◆ EXTRAIT DU DOCUMENT ◆
* * * *

Le risque d’un tel débat est de favoriser les surenchères et les propositions irréalistes. Ainsi, M. Grand souhaite faire payer les organisateurs. Mais, concrètement, s’il n’y a pas d’organisateur déclaré, à qui enverrez-vous la note ? (Sourires sur les travées des groupes CRCE et SOCR.) À personne !
Les décibels sont une vraie question. J’ai moi-même organisé un festival autorisé : la Fête de l’Humanité. (Exclamations amusées.)
M. Loïc Hervé. Ce n’est pas exactement une rave-party !
M. Fabien Gay. Avec 600 000 participants par an, c’est la plus grande fête populaire française, même si cela vous déplaît !
M. Jean-Pierre Grand. Pas du tout ! La Fête de l’Humanité est tout à fait respectable !
M. Fabien Gay. En plein air, il n’est techniquement pas possible d’afficher les décibels. Il est donc illusoire de penser que l’on pourrait y parvenir dans le cadre d’un rassemblement de quelques centaines, voire quelques milliers de personnes.

* * * *

◆ DÉTAILS DE L'EXERCICE ◆
Veuillez donner la suite de l'échange ci-dessus sur les rave-parties et les décibels, en reprenant après sa dernière phrase.

* * * *

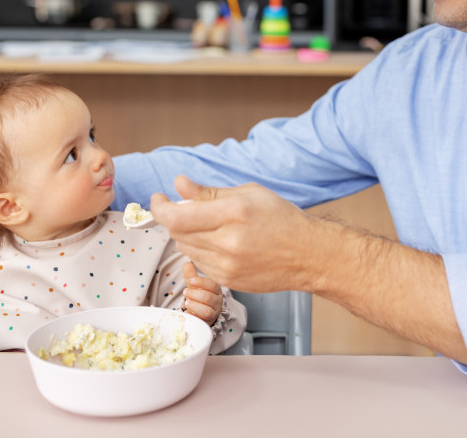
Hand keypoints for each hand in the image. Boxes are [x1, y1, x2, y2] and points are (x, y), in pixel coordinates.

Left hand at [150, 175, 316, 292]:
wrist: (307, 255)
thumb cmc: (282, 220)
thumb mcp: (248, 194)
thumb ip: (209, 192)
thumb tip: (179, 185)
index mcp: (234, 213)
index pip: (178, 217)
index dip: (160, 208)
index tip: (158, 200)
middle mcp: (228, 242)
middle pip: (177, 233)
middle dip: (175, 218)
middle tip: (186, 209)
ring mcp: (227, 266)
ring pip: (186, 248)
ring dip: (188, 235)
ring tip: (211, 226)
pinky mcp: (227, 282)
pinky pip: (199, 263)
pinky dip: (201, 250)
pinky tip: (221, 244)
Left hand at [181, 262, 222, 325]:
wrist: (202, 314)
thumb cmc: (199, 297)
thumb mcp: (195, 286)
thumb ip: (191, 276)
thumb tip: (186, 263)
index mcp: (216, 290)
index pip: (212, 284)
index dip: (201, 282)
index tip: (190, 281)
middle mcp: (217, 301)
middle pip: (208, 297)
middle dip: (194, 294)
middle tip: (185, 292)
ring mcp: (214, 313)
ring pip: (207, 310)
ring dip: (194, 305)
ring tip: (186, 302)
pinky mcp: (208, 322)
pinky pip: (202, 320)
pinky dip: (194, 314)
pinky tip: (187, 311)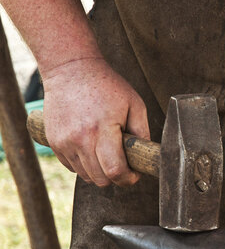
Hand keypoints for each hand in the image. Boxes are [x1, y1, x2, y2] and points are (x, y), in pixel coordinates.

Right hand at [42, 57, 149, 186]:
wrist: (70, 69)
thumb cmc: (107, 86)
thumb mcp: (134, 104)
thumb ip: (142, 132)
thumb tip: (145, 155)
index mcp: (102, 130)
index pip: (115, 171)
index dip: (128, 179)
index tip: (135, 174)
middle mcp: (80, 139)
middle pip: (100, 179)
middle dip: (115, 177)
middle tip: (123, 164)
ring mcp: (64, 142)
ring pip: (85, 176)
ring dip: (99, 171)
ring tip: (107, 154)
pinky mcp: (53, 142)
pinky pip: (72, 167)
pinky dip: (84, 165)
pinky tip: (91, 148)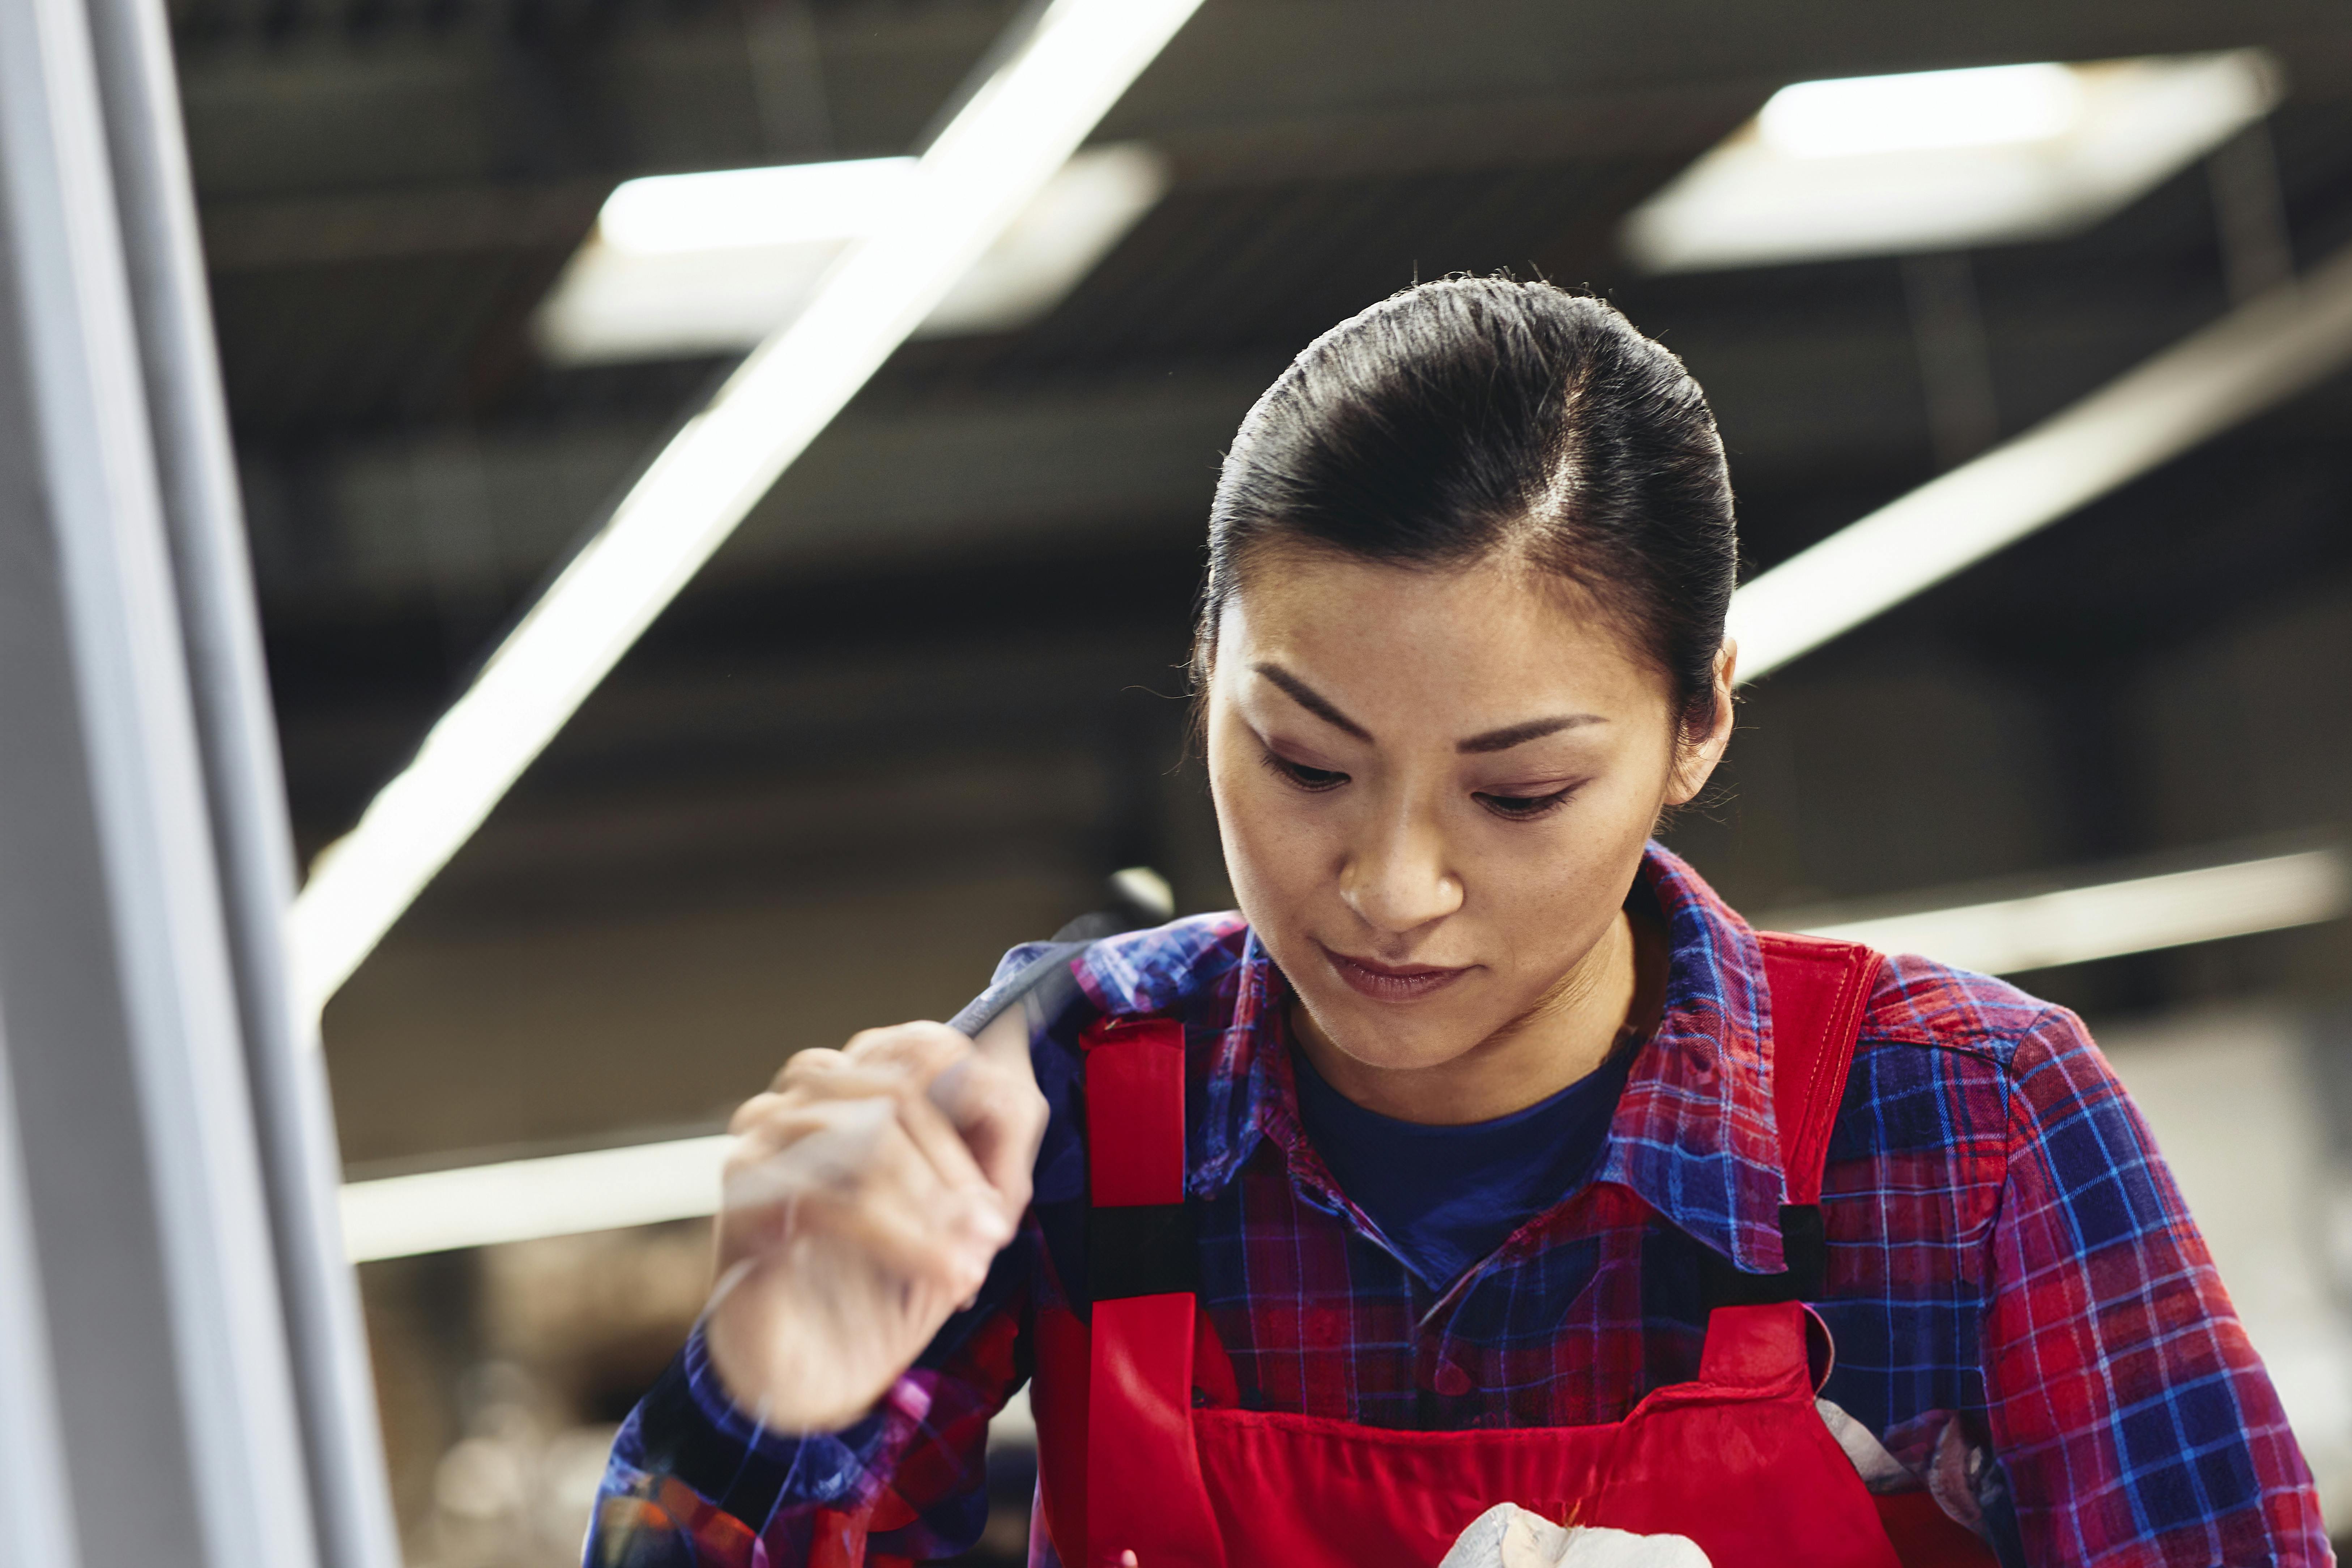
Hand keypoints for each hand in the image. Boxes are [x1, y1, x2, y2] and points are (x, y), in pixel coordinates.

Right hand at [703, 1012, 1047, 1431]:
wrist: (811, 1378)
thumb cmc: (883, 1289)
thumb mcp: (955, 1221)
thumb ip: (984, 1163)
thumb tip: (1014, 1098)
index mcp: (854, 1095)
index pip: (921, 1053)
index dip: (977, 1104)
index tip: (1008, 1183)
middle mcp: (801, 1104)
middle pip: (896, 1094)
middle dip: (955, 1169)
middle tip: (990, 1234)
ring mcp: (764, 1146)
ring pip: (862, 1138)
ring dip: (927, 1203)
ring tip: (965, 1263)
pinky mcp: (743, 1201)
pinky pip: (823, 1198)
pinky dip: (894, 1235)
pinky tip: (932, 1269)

* * * *

◆ RÉPONSE ◆
Les auteurs de la présente proposition de loi soulèvent de véritables questions, mais nous disposons d’ores et déjà de l’arsenal législatif adapté. Ce qui fait en revanche défaut, ce sont les moyens humains et financiers : il faut plus de gendarmes ! C’est le vrai sujet.
Mes chers collègues, vous aurez beau vous lancer chaque semaine dans toutes les surenchères que vous voudrez, avec des amendements tous plus répressifs les uns que les autres, histoire de signifier votre volonté d’aller au bout de la démarche, vous n’aboutirez à rien sans moyens ! Le Sénat va débattre pendant un mois du budget de la France ; le vrai sujet, c’est celui des moyens financiers et humains dont nous dotons nos services publics, en l’occurrence la gendarmerie.
Oui, il est problématique que des terrains privés soient envahis. Mais la loi apporte déjà des réponses. Simplement, vous ne parvenez pas à les mettre en œuvre, car ce ne sont pas deux ou trois gendarmes qui vont faire respecter la loi face à des centaines, voire à des milliers de personnes.
Continuez donc à alimenter un faux débat, à déposer des amendements tous plus répressifs et farfelus les uns que les autres : nous, nous voterons contre ! De toute manière, sitôt adoptée, cette loi sera inapplicable.
M. le président. La parole est à M. François Bonhomme, pour explication de vote.
M. François Bonhomme. Notre collègue, que j’ai écouté avec beaucoup d’intérêt, nous dit en substance, à l’instar de Mme Benbassa, qu’on ne peut pas échapper aux débordements,…
Mme Esther Benbassa. En effet ! On ne peut pas !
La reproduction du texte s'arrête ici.